Questions:
• A. In the passage on poverty and obedience, revise the text from "(14) They asserted" to "of his spirit.", replacing "solitude" with "seclusion".
• B. According to the passage on poverty and obedience, what would be refused to a Friar who died with three farthings sewn into his habit?

Excerpted text:
______

12 What is poverty 13 Poverty and obedience 14 Solitude and obedience

(12) The Venerable Father Francis of Iesi said, “True poverty consists in loving any no earthly thing, but only the Divine Majesty and in doing His Will perfectly.” Therefore those venerable Fathers said poverty consists much more in the will than in the use of things. That meant that it means nothing to be poor in earthly things before God and yet be rich with ones own will. They gave this example. If when a Friar dies they find three farthings sewn into his habit, everyone would think he died in ownership and he would be refused a church funeral, as if he were damned. Now if that Friar dies owning three farthings, this external poverty of having no earthly things is important enough to send him to hell. And this external poverty is the least of all the kinds poverty. How much more should it be said that one must die condemned if without contrition and confession he dies the owner of self-will, which is the greatest wealth to be found in the world?

(13) As person who is imprisoned or a slave gives everything he has in order to free himself. Therefore this is the vow to which we have freely obliged ourselves: to be poor in ones own will. By our profession we are completely deprived of it. We no can no longer say, “I want” or “I don’t want.” Rather we have completely stripped ourselves of this for the love of God with the obligation to do what others command us. This is that precious jewel that we have given to the Lord God. This is more acceptable to Him in comparison to all the riches of the world. It is no small things for someone to give his own will to the Lord God, an offering which is sufficient in itself. With it nothing else pleases Him. This therefore is that true poverty of spirit that exalted those early Fathers of ours so much, freeing them from all earthly love, from ambition, from the desire to be considered holy and from every physical comfort. All these things impede the spirit very much and often extinguish it completely. They rejoiced so much over submission that the greatest grief that could done them was to give them some office in which they had to be over others, like something which very much hindered the sweetness of contemplation for them. They enjoyed submission as a very great freedom that liberated them from all pre-occupation and from all thought about what they had to do in order to meet their needs. Often when they were talking together they said to one another, “You do not know what the devil put in my mind during prayer: ‘In which place you would like to be?’ I answered him, ‘I would like to be where my Superior puts me.’” Then they added, “Holy obedience frees us from all worry. When the devil says to us, ‘What will you eat?’ The answer to him is, ‘Whatever the cook gives me.’ “What will you wear?’ ‘The habit the Guardian gives me.’ And so with everything.”

(14) They asserted that one could serve God much better and more surely under obedience than in solitude. When on one’s own one has to think about the necessities and about providing the things that one can’t do without for the sustenance of one’s nature. This takes so much time that it leaves little that can be given for holy contemplation. Under holy obedience all that time is gained and it frees one from that anxious care that offends poverty of sprit so much. With this a man may know that he is using time well for the good of his spirit.

______

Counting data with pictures
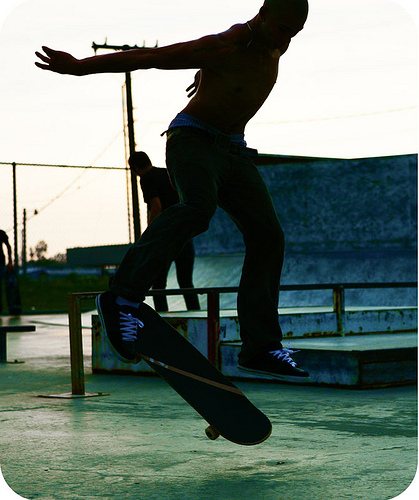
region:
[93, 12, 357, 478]
two people skateboarding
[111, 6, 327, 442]
person doing a skateboard trick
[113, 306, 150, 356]
white shoelaces on sneakers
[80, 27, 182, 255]
wooden electrical pole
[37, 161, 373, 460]
concrete skateboard park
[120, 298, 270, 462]
black skateboard in the air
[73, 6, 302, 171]
man with arms behind him for balance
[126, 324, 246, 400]
diagonal stripe on skateboard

______

Written responses:
• A.
(14) They asserted that one could serve God much better and more surely under obedience than in seclusion. When on one’s own one has to think about the necessities and about providing the things that one can’t do without for the sustenance of one’s nature. This takes so much time that it leaves little that can be given for holy contemplation. Under holy obedience all that time is gained and it frees one from that anxious care that offends poverty of sprit so much. With this a man may know that he is using time well for the good of his spirit.

• B. A church funeral.